Universidade do Futebol

Geffut

17/06/2009

Fatores essenciais para treinar jovens

Treinar jovens é uma atividade de alta complexidade, principalmente no futebol atual, onde os conflitos de interesse, a pressão de pais e dirigentes e as situações de rivalidade fazem-se presentes a todo instante.

Além de lidar frequentemente com essas situações, é necessário que o profissional possua competências multidisciplinares (pedagógicas, didáticas e psicológicas); que conheça profundamente o jogo, as individualidades das diversas faixas etárias e também saiba lidar com a competitividade sadia nesta fase.

Devido à popularidade e à seletividade do esporte, vários futebóis são praticados em nosso país, seja educacional, de rendimento, ou mesmo de participação. Fica evidente que, se vários são os âmbitos do nosso futebol, os objetivos para o mesmo se diferem. Entretanto, o que se observa é uma cobrança exacerbada pela vitória, independentemente de se tratar de uma categoria de base, uma escolinha municipal ou um time de bairro.

Portanto, é necessário entender o real objetivo do treinamento e avaliar se o mesmo está de acordo com o recurso humano participante, uma vez que a obsessão pela vitória pode trazer diversos desapontamentos e frustrações aos atletas.

Para Marcello Lippi, treinar jovens é uma missão para pessoas que acreditam profundamente no que estão a fazer, para pessoas que conseguem tirar da sua cabeça tudo o que tem a ver com treino de adultos. Têm de se dedicar totalmente ao desenvolvimento do talento dos jovens. “A razão pela qual deixei de ser treinador de jovens após três anos de trabalho foi porque percebi que preferia os riscos, a tensão, a necessidade de ter resultados. Foi assim que iniciei a minha grande aventura”, afirma o treinador da seleção principal da Itália.

Nessa perspectiva, torna-se claro que a vitória não é um fator fundamental na formação.
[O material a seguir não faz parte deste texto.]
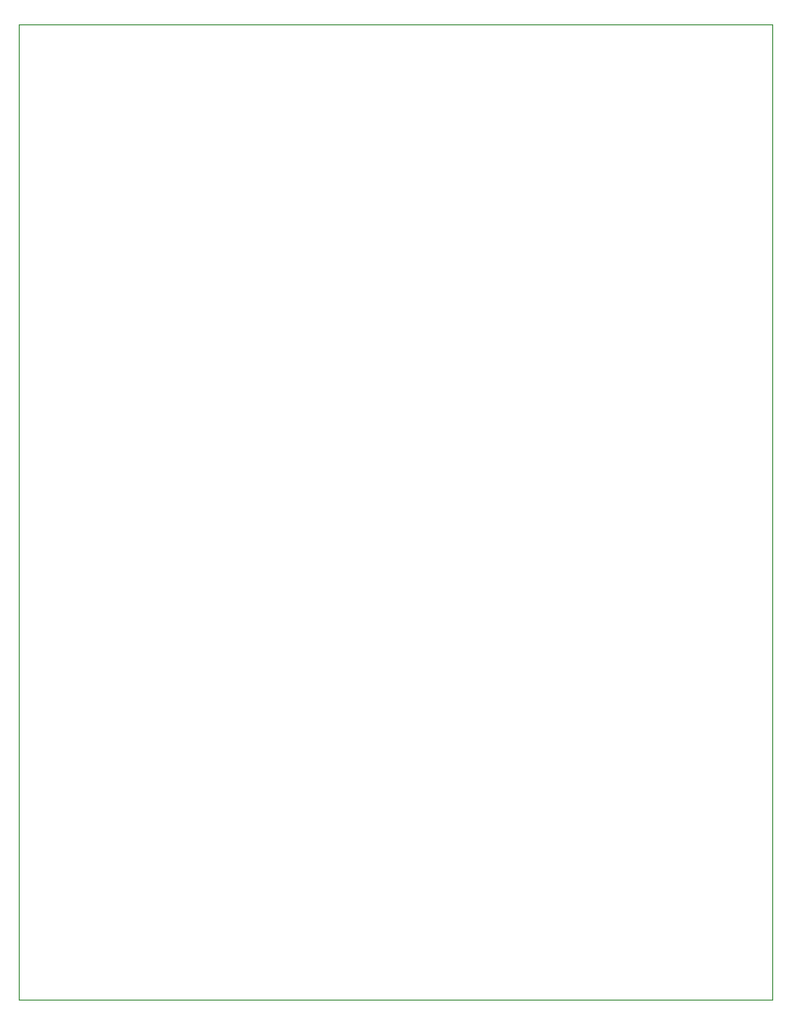
<source format=gm1>
G04 #@! TF.GenerationSoftware,KiCad,Pcbnew,9.0.3*
G04 #@! TF.CreationDate,2025-07-29T19:53:29+10:00*
G04 #@! TF.ProjectId,NyaPad,4e796150-6164-42e6-9b69-6361645f7063,rev?*
G04 #@! TF.SameCoordinates,Original*
G04 #@! TF.FileFunction,Profile,NP*
%FSLAX46Y46*%
G04 Gerber Fmt 4.6, Leading zero omitted, Abs format (unit mm)*
G04 Created by KiCad (PCBNEW 9.0.3) date 2025-07-29 19:53:29*
%MOMM*%
%LPD*%
G01*
G04 APERTURE LIST*
G04 #@! TA.AperFunction,Profile*
%ADD10C,0.050000*%
G04 #@! TD*
G04 APERTURE END LIST*
D10*
X100200000Y-62000000D02*
X168200000Y-62000000D01*
X168200000Y-150000000D01*
X100200000Y-150000000D01*
X100200000Y-62000000D01*
M02*

</source>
Para além dessa perspectiva de rendimentos competitivos elevados, de vencer a qualquer custo, o futebol deve envolver a criança integralmente, num projeto de desenvolvimento pessoal.

Deste modo, o gestor do processo deve ter em mente a importância da formação contínua da criança, procurando não antecipar conteúdos de treino, respeitando o grau de conhecimento do jogo nas suas diferentes fases de desenvolvimento e principalmente não exercer constantes pressões desnecessárias que poderão acarretar em distúrbios psicológicos.

Assim sendo, o treinador tem a incumbência de contribuir para que o desporto preserve suas características mais positivas e proporcione aprendizagens que atinjam o atleta por inteiro, preservando os aspectos lúdicos do futebol e respeitando as individualidades de cada praticante para o mesmo desenvolver o gosto pela modalidade.

Por conseguinte, é necessário entender que o treinar na juventude possui exigências específicas, que se distinguem do que é realizado com adultos. Também é necessário perceber que o treinar não é uma forma de promoção pessoal; é, antes de mais nada, uma atividade que necessita de aprofundamento e abertura ao conhecimento, não sendo conquistada em apenas quatro anos de universidade ou em 15 anos como jogador profissional.

Outra questão pertinente para o treinador é seu poder de comunicação e a abertura para troca de idéias. Nesse aspecto, o mesmo deve, juntamente com os atletas, buscar soluções conjuntas, fixando algumas normas que serão cumpridas pelo grupo. Assim, cria-se uma atmosfera favorável para aprendizagem, onde todos terão liberdade para expressar-se, de forma a evoluírem como pessoas críticas, conhecedoras não somente dos aspectos do futebol, mas também dos aspectos morais, sociais, culturais e políticos.

Do mesmo modo, se o treinador é a pessoa que orienta, dirige, motiva, aconselha e dá exemplos, torna-se modelo a ser seguido pelos mais jovens. Assim, a grande maioria das situações por ele realizadas servirão de espelho para os atletas. Então, uma conduta correta dentro e fora das quatro linhas certamente determinará o nível de confiabilidade e as posteriores atitudes dos atletas.

Além desses aspectos, é notória a necessidade do treinador possuir aptidões metodológicas para construir e dirigir os exercícios de treinamento que abranjam todas as dimensões do jogo, especialmente se seguir uma proposta pautada no jogar, onde a criatividade e o poder de modificação deverão estar presentes semanalmente.

Portanto, ser professor de jovens não é páreo fácil. É uma divertida atividade que requer competência, compreensão, dedicação, paciência e a visão de que o futebol na formação não deve ser encarado com um fim, mas com como um meio para a evolução integral do atleta.